At our withdrawl our fifth group, some fifty yards behind us, lowered itself from the escarpment. This was under the command of Napoktan warrior. His name was Waiyeyeca. They carried lances strapped on their backs. As soon as we were among them they aslung these lances, bracing them like pikes on the trail. Pursuing Yellow Knives, thrust from behind, unable to stop, rushed into the lances. The eighty of us, then, the lancers and Hci's group, held our ground. This was not difficult to do given the narrowness of the trail. War clubs, shields and knives met. Then over the barricade, now deserted by the enemy, passing between Mahpiyasapa's defenders, came our second group, that which, seemingly, had been held in reserve. It now struck the Yellow Knives on the trail itself. Most of the Yellow Knives, of course, hemmed in by their fellows, on the frong, and in the rear, and on the flanks by the drop and the wall, must remain inactive. Then, into this trapped mass, its arrow screens no longer in position, and many of them scattered and lost, sped hundreds of arrows. These were fired by the men of our forth group, suddenly appearing at the top of the escarpment, that which had handled our descent ropes, that under the command of Kahintokapa, of the Yellow-Kaiila Riders. In that contingent, it might be mentioned, there served a blond youth, one who had taken the Kaiila name of Wayuhahaka, "One-Who-Possesses-Much," who had once been of the Waniyanpi.

Many of the Yellow Knives and soldiers, rather than face this withering fire, lowered themselves from the trail, slipping and sliding, then, abrasively, down the side of the rock face. Some may have survived. In moments then our groups, that of Hci and Waiyeyeca, and that from the barricade itself, met, Yellow Knives and soldiers slain or forced from the trail. Cuwignaka, in joy, embraced the leader of the group come down from the barricade. The name of the leader of that group was Canka.

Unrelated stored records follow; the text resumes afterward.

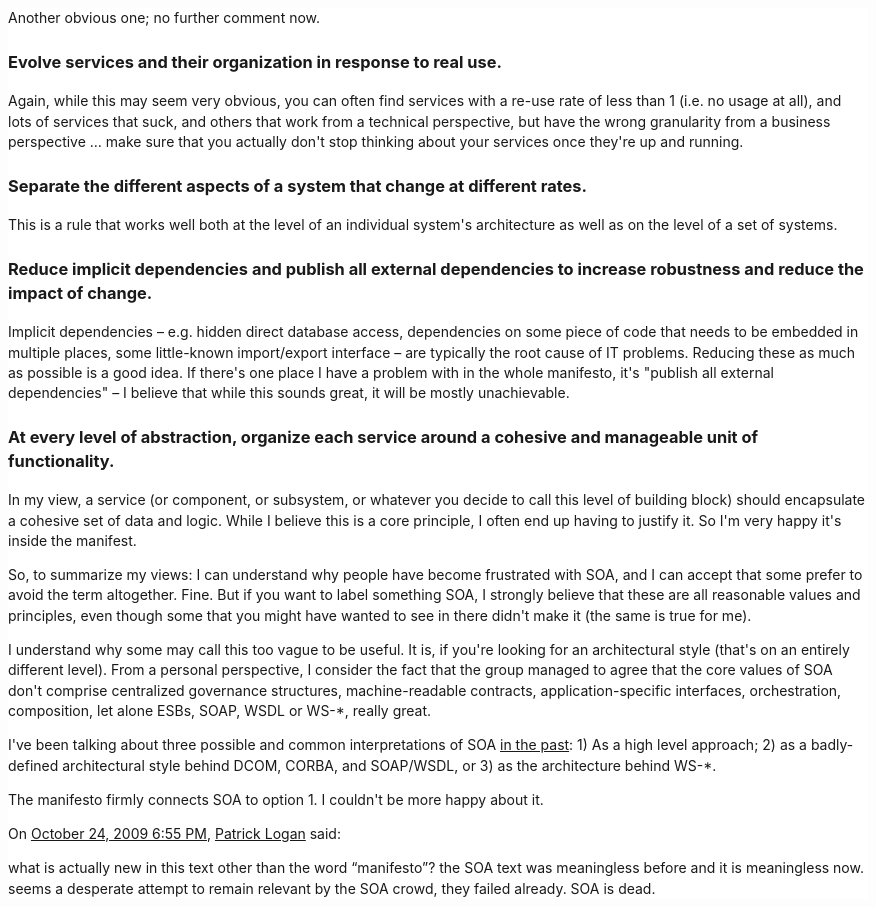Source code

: <p>Another obvious one; no further comment now.</p>

<h3>Evolve services and their organization in response to real use.</h3>

<p>Again, while this may seem very obvious, you can often find services with a re-use rate of less than 1 (i.e. no usage at all), and lots of services that suck, and others that work from a technical perspective, but have the wrong granularity from a business perspective … make sure that you actually don't stop thinking about your services once they're up and running. </p>

<h3>Separate the different aspects of a system that change at different rates.</h3>

<p>This is a rule that works well both at the level of an individual system's architecture as well as on the level of a set of systems. </p>

<h3>Reduce implicit dependencies and publish all external dependencies to increase robustness and reduce the impact of change.</h3>

<p>Implicit dependencies – e.g. hidden direct database access, dependencies on some piece of code that needs to be embedded in multiple places, some little-known import/export interface – are typically the root cause of IT problems. Reducing these as much as possible is a good idea. If there's one place I have a problem with in the whole manifesto, it's "publish all external dependencies" – I believe that while this sounds great, it will be mostly unachievable.   </p>

<h3>At every level of abstraction, organize each service around a cohesive and manageable unit of functionality.</h3>

<p>In my view, a service (or component, or subsystem, or whatever you decide to call this level of building block) should encapsulate a cohesive set of data and logic. While I believe this is a core principle, I often end up having to justify it. So I'm very happy it's inside the manifest.  </p>

<p>So, to summarize my views: I can understand why people have become frustrated with SOA, and I can accept that some prefer to avoid the term altogether. Fine. But if you want to label something SOA, I strongly believe that these are all reasonable values and principles, even though some that you might have wanted to see in there didn't make it (the same is true for me). </p>

<p>I understand why some may call this too vague to be useful. It is, if you're looking for an architectural style (that's on an entirely different level). From a personal perspective, I consider the fact that the group managed to agree that the core values of SOA don't comprise centralized governance structures, machine-readable contracts, application-specific interfaces, orchestration, composition, let alone ESBs, SOAP, WSDL or WS-*, really great.</p>

<p>I've been talking about three possible and common interpretations of SOA <a href="/blog/st/2007/09/27/faq_entry_whats_this_rest_vs_soa_debate_about.html">in the past</a>: 1) As a high level approach; 2) as a badly-defined architectural style behind DCOM, CORBA, and SOAP/WSDL, or 3) as the architecture behind WS-*. </p>

<p>The manifesto firmly connects SOA to option 1. I couldn't be more happy about it.</p>

<section class="comments">



<div class="comment" id="comment-2058">
On <a href="#comment-2058" title="Permalink to this comment">October 24, 2009  6:55 PM</a>, <a href="http://twitter.com/patrickdlogan" title="http://twitter.com/patrickdlogan" rel="nofollow">Patrick Logan</a>
said:
<p>what is actually new in this text other than the word &#8220;manifesto&#8221;? the SOA text was meaningless before and it is meaningless now. seems a desperate attempt to remain relevant by the SOA crowd, they failed already. SOA is dead.</p>
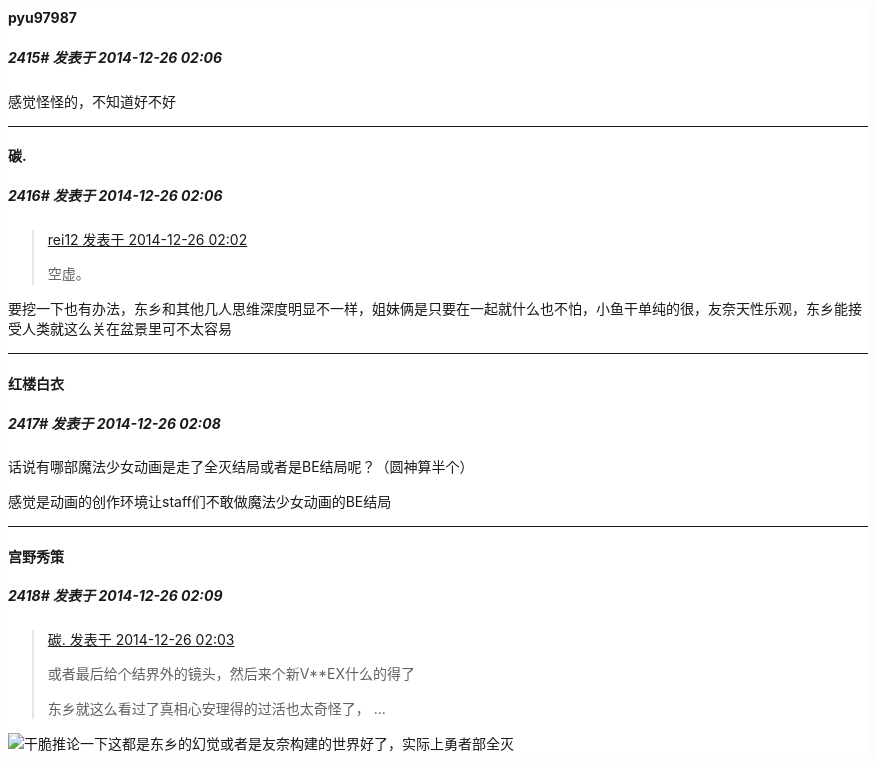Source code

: ####  pyu97987  
##### 2415#       发表于 2014-12-26 02:06




感觉怪怪的，不知道好不好







-----

####  碳.  
##### 2416#       发表于 2014-12-26 02:06



<blockquote><a href="httphttps://bbs.saraba1st.com/2b/forum.php?mod=redirect&amp;goto=findpost&amp;pid=27604007&amp;ptid=1045102" target="_blank">rei12 发表于 2014-12-26 02:02</a>

空虚。</blockquote>
要挖一下也有办法，东乡和其他几人思维深度明显不一样，姐妹俩是只要在一起就什么也不怕，小鱼干单纯的很，友奈天性乐观，东乡能接受人类就这么关在盆景里可不太容易







-----

####  红楼白衣  
##### 2417#       发表于 2014-12-26 02:08




话说有哪部魔法少女动画是走了全灭结局或者是BE结局呢？（圆神算半个）


感觉是动画的创作环境让staff们不敢做魔法少女动画的BE结局







-----

####  宫野秀策  
##### 2418#       发表于 2014-12-26 02:09



<blockquote><a href="httphttps://bbs.saraba1st.com/2b/forum.php?mod=redirect&amp;goto=findpost&amp;pid=27604010&amp;ptid=1045102" target="_blank">碳. 发表于 2014-12-26 02:03</a>

或者最后给个结界外的镜头，然后来个新V**EX什么的得了

东乡就这么看过了真相心安理得的过活也太奇怪了， ...</blockquote>
<img src="https://static.saraba1st.com/image/smiley/face/54.gif" referrerpolicy="no-referrer">干脆推论一下这都是东乡的幻觉或者是友奈构建的世界好了，实际上勇者部全灭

I looked over the edge of the trail.

There were many bodies below. Some had caught on rocks. Others had fallen to lower segments of the trail. Some, even, had plunged bounding, and turning and striking, from plane to plane, to the grass.

"Yellow Knives on kaiila approaching the lower barricade!" called Kahintokapa, from above.

Ropes were thrown down to us. Our weapons and shields slung about us we then climbed the ropes to the height of the escarpment. By the time these Yellow Knives had dismounted and cast aside the lower barricade, it tumbling downward, breaking and shattering in its descent, and remounted, we were safe. Some of them rode about a bit on the trail but then, under sporadic arrow fire, they withdrew.

There were many Yellow Knives left on the trail below. I had recognized one of them. It was he who had been the second of the war chiefs from the summer camp. No longer did he sing medicine.

Kaiila warriors, laughing and joking, congratulated one another, exhibiting grisly trophies.

In the Barrens conflict is typically quarterless.

"Open your mouth," said Hci to Iwoso.

She did so, expelling the wet stone into the palm of his hand.